Toronto - He built his campaign on anti-immigrant rhetoric, promising to ban the Quran, close Dutch mosques and pull out of the European Union. Wednesday, it proved all for nought as Geert Wilders’ Party for Freedom (PVV) were soundly beaten by voters who showed up at polling stations in record numbers.
Toronto – He built his campaign on anti-immigrant rhetoric, promising to ban the Quran, close Dutch mosques and pull out of the European Union. Wednesday, it proved all for nought as Geert Wilders’ Party for Freedom (PVV) were soundly beaten by voters who showed up at polling stations in record numbers.

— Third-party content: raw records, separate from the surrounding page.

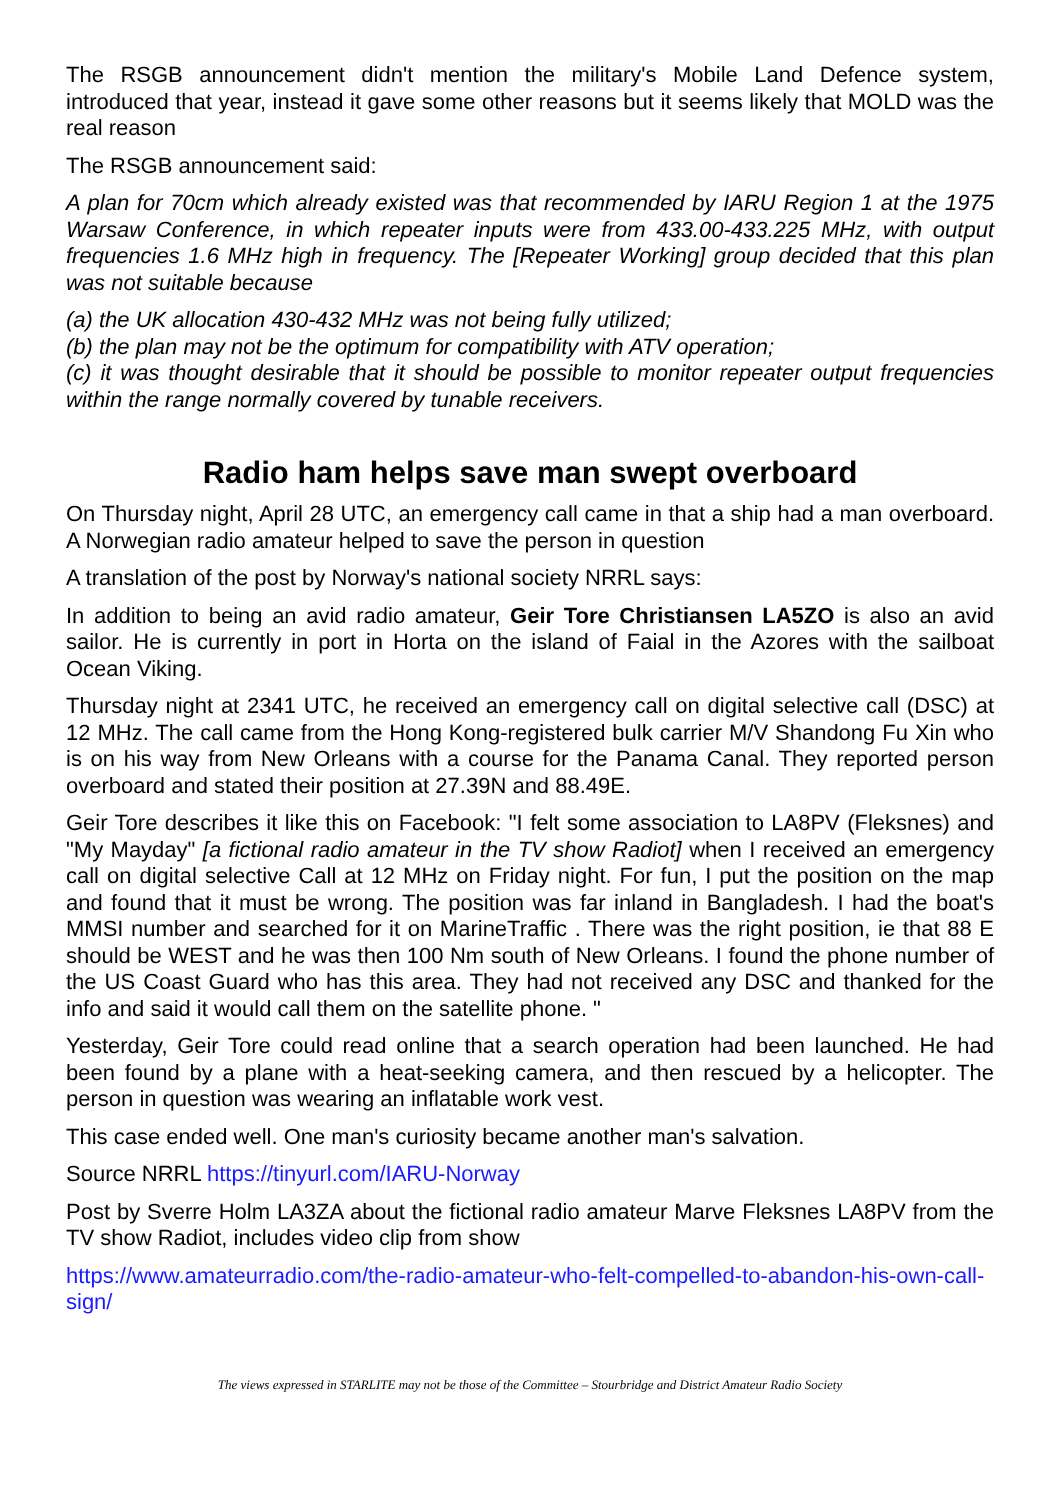The RSGB announcement didn't mention the military's Mobile Land Defence system, introduced that year, instead it gave some other reasons but it seems likely that MOLD was the real reason
The RSGB announcement said:
A plan for 70cm which already existed was that recommended by IARU Region 1 at the 1975 Warsaw Conference, in which repeater inputs were from 433.00-433.225 MHz, with output frequencies 1.6 MHz high in frequency. The [Repeater Working] group decided that this plan was not suitable because
(a) the UK allocation 430-432 MHz was not being fully utilized;
(b) the plan may not be the optimum for compatibility with ATV operation;
(c) it was thought desirable that it should be possible to monitor repeater output frequencies within the range normally covered by tunable receivers.
Radio ham helps save man swept overboard
On Thursday night, April 28 UTC, an emergency call came in that a ship had a man overboard. A Norwegian radio amateur helped to save the person in question
A translation of the post by Norway's national society NRRL says:
In addition to being an avid radio amateur, Geir Tore Christiansen LA5ZO is also an avid sailor. He is currently in port in Horta on the island of Faial in the Azores with the sailboat Ocean Viking.
Thursday night at 2341 UTC, he received an emergency call on digital selective call (DSC) at 12 MHz. The call came from the Hong Kong-registered bulk carrier M/V Shandong Fu Xin who is on his way from New Orleans with a course for the Panama Canal. They reported person overboard and stated their position at 27.39N and 88.49E.
Geir Tore describes it like this on Facebook: "I felt some association to LA8PV (Fleksnes) and "My Mayday" [a fictional radio amateur in the TV show Radiot] when I received an emergency call on digital selective Call at 12 MHz on Friday night. For fun, I put the position on the map and found that it must be wrong. The position was far inland in Bangladesh. I had the boat's MMSI number and searched for it on MarineTraffic . There was the right position, ie that 88 E should be WEST and he was then 100 Nm south of New Orleans. I found the phone number of the US Coast Guard who has this area. They had not received any DSC and thanked for the info and said it would call them on the satellite phone. "
Yesterday, Geir Tore could read online that a search operation had been launched. He had been found by a plane with a heat-seeking camera, and then rescued by a helicopter. The person in question was wearing an inflatable work vest.
This case ended well. One man's curiosity became another man's salvation.
Source NRRL https://tinyurl.com/IARU-Norway
Post by Sverre Holm LA3ZA about the fictional radio amateur Marve Fleksnes LA8PV from the TV show Radiot, includes video clip from show
https://www.amateurradio.com/the-radio-amateur-who-felt-compelled-to-abandon-his-own-call-sign/
The views expressed in STARLITE may not be those of the Committee – Stourbridge and District Amateur Radio Society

According to a report in the Globe and Mail, voter turnout was estimated to have reached 80 percent in an election that analysts were viewing as a critical indicator of populist thinking in Europe as a whole. From the launch of his campaign, Wilders invoked Brexit and the election of US President Donald Trump as a signal that a worldwide populist revolution taking place. Dutch voters, it would seem, had a different message for Geert Wilders and the world.
Dutch Prime Minister, Mark Rutte, spoke about that message before supporters Wednesday night. “It is also an evening in which the Netherlands, after Brexit, after the U.S. elections, said stop to the wrong kind of populism.”
Wilders and his PVV party did manage to win four seats, enough say analysts, to give him and his base a platform in Dutch politics. Wilders agreed, tweeting, “We won seats! We’ve passed the first hurdle! Rutte is not rid of me yet!”
Although victorious, the two leading establishment parties lost serious ground. The Liberals lost ten seats and the Labour Party found themselves down by thirty seats. Political analysts are calling it payback for austerity measures put in place following the 2008 recession.
The biggest electoral gains were experienced by Jesse Klaver’s Green Left Party. Klaver, a Dutch-Moroccan led his party to a quadrupling of their previous performance, to sixteen seats. Thanks to the gains, the Green Left Party is expected to be a critical part of the Netherland’s new coalition government. Often compared to Canadian Prime Minister, Justin Trudeau, for his welcoming approach to cultural diversity and immigration, Klaver sees himself more closely aligned to American Democrat Bernie Sanders.
According to the same source, Prime Minister, Mark Rutte is expected to begin forming that coalition immediately to send out a message of Dutch political solidarity to the rest of Europe. Jeanine Hennis-Plasschaert, Liberal MP and current Defence Minister spoke to reporters about the defeat of populist thinking in the election and its implications on the rest of Europe: “I think this is very good news for Europe. All of us have been witnessing Brexit and also Trump… So I am convinced that Germany, France and all the others with elections will be able to act accordingly.”
Looking around at her fellow Liberal Party campaign workers Wednesday night, Judith Tesser said, “Our people here, we are really very tolerant. For us, black and white, whatever religion, everything is the same. We live together, we share everything together, we work together. Populist people will always be around. But for us, it’s just statements and nothing more than that.”